城下町松阪から熊野へ至る「熊野街道」は現在の国道42号にほぼ踏襲し、宮川沿いに栃原・三瀬と南下して熊野灘の玄関口である紀伊長島へ至ります。道は大台町の中心部から折れ、今度は大内山川沿いに進みます。
その途中、大宮町には伊勢神宮と同等の格式を持つ滝原宮があります。大宮町という地名から伊勢国一宮かと推測したのですが、これは大間違い。伊勢の一宮は鈴鹿市にある猿田彦大神を祀った「椿大神社」(つばきおおかみやしろ)がそれで、そもそもこの大宮町という地名は、大内山川と宮川の合流にちなんで、それぞれの頭文字を取って付けられた名前であると言います。
この滝原宮は宮号を称する神宮所摂としては最も古く、8世紀に大社に列したと言われ皇大神宮(内宮)別宮として天照大神が祀られています。年間降雨量が最も多いと言われるこの地位において、鬱蒼と生い茂る森林と毛細血管の様に沸き出される支流や小川はいたるところで中小の滝を造り、滝原の名の由来を今なお残しています。

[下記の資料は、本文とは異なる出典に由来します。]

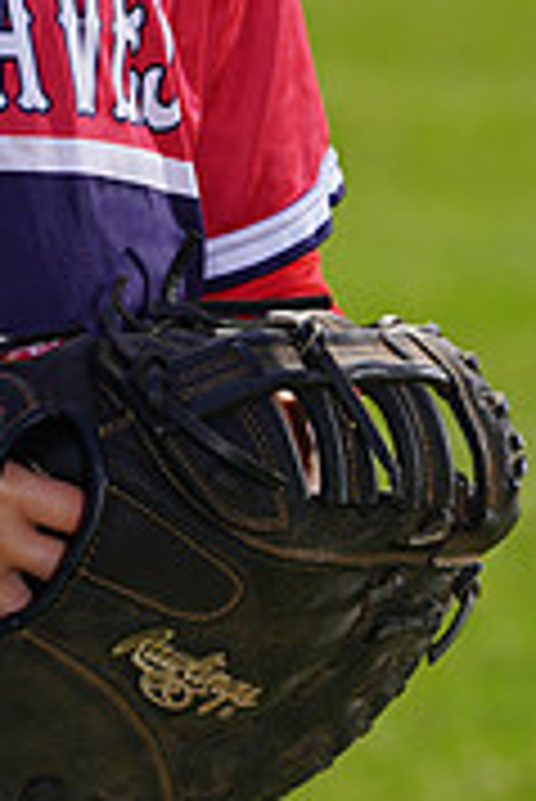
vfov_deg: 3.3
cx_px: -74
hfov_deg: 2.2
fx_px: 14064
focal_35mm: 631
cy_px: -212
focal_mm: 194
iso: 100
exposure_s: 1/250
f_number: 8
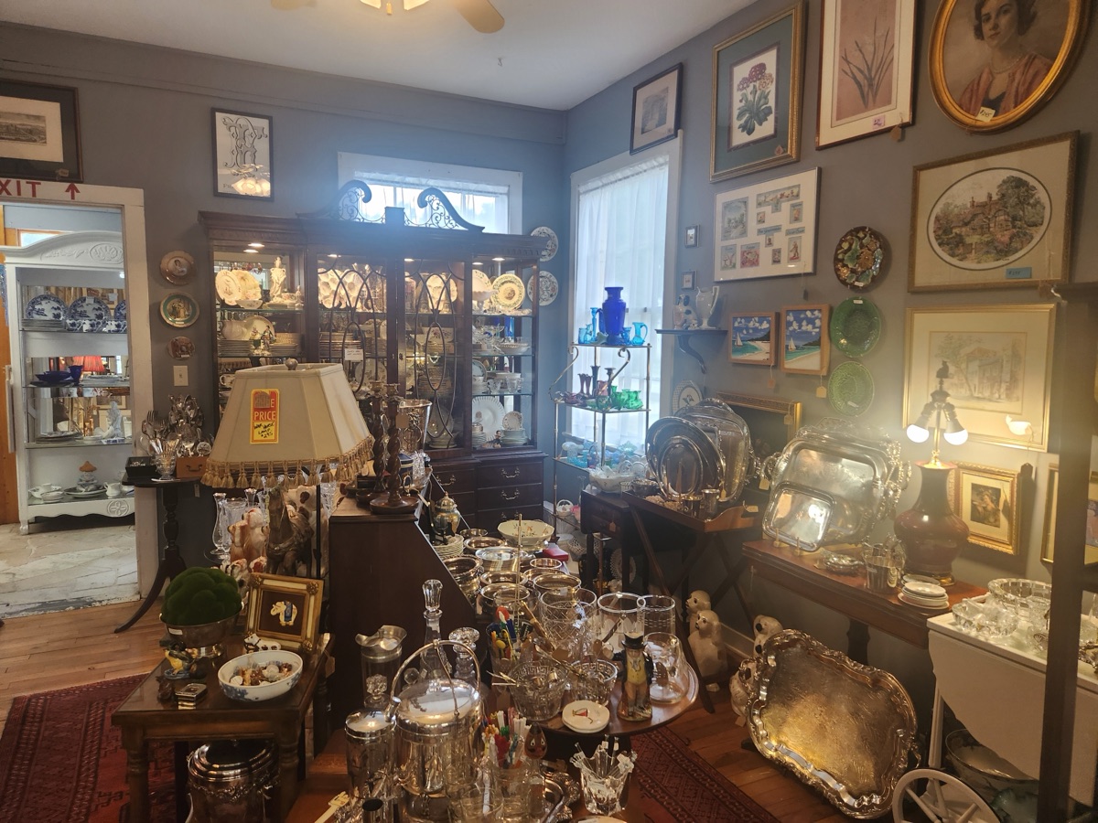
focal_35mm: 23
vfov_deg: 58.9
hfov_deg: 73.9
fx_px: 730
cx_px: 549
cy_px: 412
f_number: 1.8
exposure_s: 1/120
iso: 160
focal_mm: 5.4
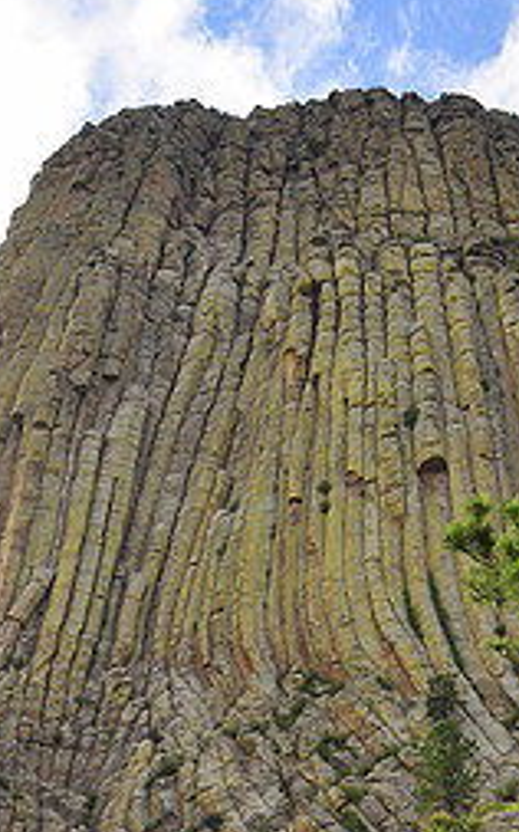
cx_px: 411
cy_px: 502
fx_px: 2378
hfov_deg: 12.4
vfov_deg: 19.8
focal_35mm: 105
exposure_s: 1/200
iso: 200
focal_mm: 30
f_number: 7.1
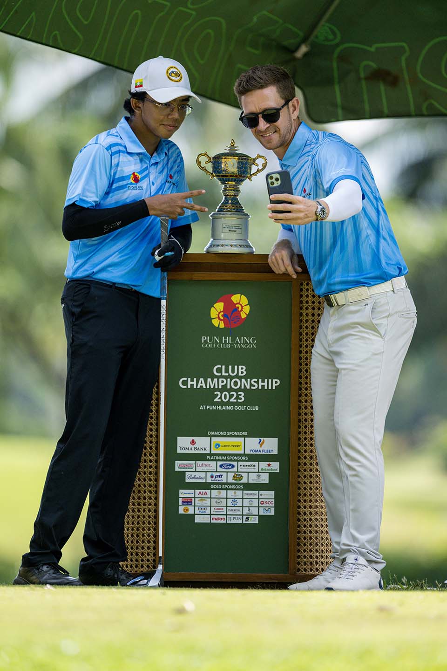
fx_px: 7449
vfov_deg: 5.2
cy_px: 336
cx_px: 224
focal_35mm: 400
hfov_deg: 3.4
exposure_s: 1/5000
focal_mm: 400
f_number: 3.2
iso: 2200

はるか古代に「大河の滝原の国」の美しい山間のこの地に建てられた、唯一神明造りの滝原宮・滝原別宮の2殿は、本宮同様20年ごとに式年遷宮(移築新造)が行われるのです。
この滝原宮の門前集落は熊野街道の旧道沿いに街村の形態で家並みが残り、往時の面影を色濃く残しています。滝原は熊野街道における正式な宿場町ではありませんでしたが、街道沿いにはいくつもの茶屋集落があったとされ、滝原もその一つでありましたが、滝原宮参詣の紀州公や要人も宿泊する本陣の役割も有し、他の街道集落とは一線を画していた事は現在の町並みからも十分伺い知る事ができます。